80% - erschienen bei: Wicked-Vision.de

April 01, 2007

News: HOT FUZZ - WHAT THE FUCK?

Wer dachte, UIP hätte seinerzeit schon mit "Ein Zombie kommt selten allein" den Vogel abgeschossen (so sollte "Shaun of the Dead" in die deutschen Kinos kommen!), der wird eines Besseren belehrt: "Hot Fuzz" wurde hierzulande um den Untertitel "Zwei abgewichste Profis" erweitert. Das kommentiert sich von selbst...

März 18, 2007

News: HOT FUZZ - Offizielle Website

In UK ein bemerkenswerter Box Office-Erfolg (bisher über 35 Mio. Dollar Einspiel), kommt Edgar Wrights Copfilm-Parodie "Hot Fuzz" am 14.06.2007 auch hierzulande in die Kinos. Zur Trailer-Auswahl (Deutsch/Englisch) geht es hier.

Februar 09, 2007

News: HOT FUZZ - Neuer Trailer!

Gerade bei Comingsoon.net entdeckt, der neue "Hot Fuzz"-Internet-Trailer geht den infantilen Bad Boys erst so richtig an den Kragen. Das wird endlich die ironische Antwort auf diese unsäglichen Bay-Filme sein, die man in den letzten Jahren ertragen musste.
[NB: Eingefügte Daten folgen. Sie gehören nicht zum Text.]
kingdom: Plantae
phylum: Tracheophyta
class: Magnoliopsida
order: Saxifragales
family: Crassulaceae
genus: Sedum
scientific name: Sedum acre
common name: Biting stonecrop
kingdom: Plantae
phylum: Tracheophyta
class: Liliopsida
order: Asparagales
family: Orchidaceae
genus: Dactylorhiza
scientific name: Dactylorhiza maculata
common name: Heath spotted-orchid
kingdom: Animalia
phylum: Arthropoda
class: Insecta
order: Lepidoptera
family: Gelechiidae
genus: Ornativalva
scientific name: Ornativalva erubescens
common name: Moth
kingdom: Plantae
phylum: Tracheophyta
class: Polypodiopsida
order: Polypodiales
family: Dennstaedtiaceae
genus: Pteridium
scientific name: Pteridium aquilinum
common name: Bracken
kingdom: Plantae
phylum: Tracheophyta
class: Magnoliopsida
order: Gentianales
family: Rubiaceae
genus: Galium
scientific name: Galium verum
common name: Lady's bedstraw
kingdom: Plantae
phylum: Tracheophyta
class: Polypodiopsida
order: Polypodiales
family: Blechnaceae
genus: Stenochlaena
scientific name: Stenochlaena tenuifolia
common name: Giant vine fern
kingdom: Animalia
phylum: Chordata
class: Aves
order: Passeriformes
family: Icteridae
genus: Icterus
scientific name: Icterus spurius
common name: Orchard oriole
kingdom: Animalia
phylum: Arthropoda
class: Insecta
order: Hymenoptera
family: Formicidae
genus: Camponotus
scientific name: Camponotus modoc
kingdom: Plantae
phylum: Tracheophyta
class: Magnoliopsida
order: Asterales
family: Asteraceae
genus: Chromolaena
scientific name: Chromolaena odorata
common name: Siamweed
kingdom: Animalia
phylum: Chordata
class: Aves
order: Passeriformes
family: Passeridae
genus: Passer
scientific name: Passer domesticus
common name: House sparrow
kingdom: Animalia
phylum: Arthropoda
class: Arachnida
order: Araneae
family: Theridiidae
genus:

Wer allein mit den Postern durch den Kakao gezogen wird: hier

Januar 10, 2007

News: HOT FUZZ - Trailer No. 2!

Manche werden es nicht mehr hören können, aber ja, ich freue mich wahnsinnig auf den neuen Film von Edgar Wright. Das wird der Wahnsinn! Teaser etc. siehe auch hier. Wer nicht von allein errät, welche Filme die Poster aufs Korn nehmen, der klicke hier.

Dezember 01, 2006

News: HOT FUZZ Trailer!

Nach den beiden irrekomischen Teasern (siehe hier), jetzt der richtige Trailer zu Edgar Wrights "Hot Fuzz"! Die beiden coolen Plakate gab es ja bereits hier zu sehen.

---> Trailer small / large <---

November 13, 2006

News: Neue HOT FUZZ-Poster

"Hot Fuzz" dürfte wohl DER Kracher des nächsten Jahres werden! In den Hauptrollen: Simon Pegg, Nick Frost, Timothy Dalton, David Bradley, Bill Nighy und Billie Whitelaw (!). Die beiden Teaser gibt es hier, Videoblogs und Clips hier.

Oktober 23, 2006

News: HOT FUZZ Teaser

Es wird mit Sicherheit der witzigste Film des nächsten Jahres. Das bewährte Team – bestehend aus Regisseur Edgar Wright, Darsteller Simon Pegg und Nick Frost – widmet sich nach „Shaun of the Dead“ nun dem Polizeifilmgenre. Als großer „Spaced“-Fan kann ich es kaum erwarten, die beiden Teaser sind zum Brüllen!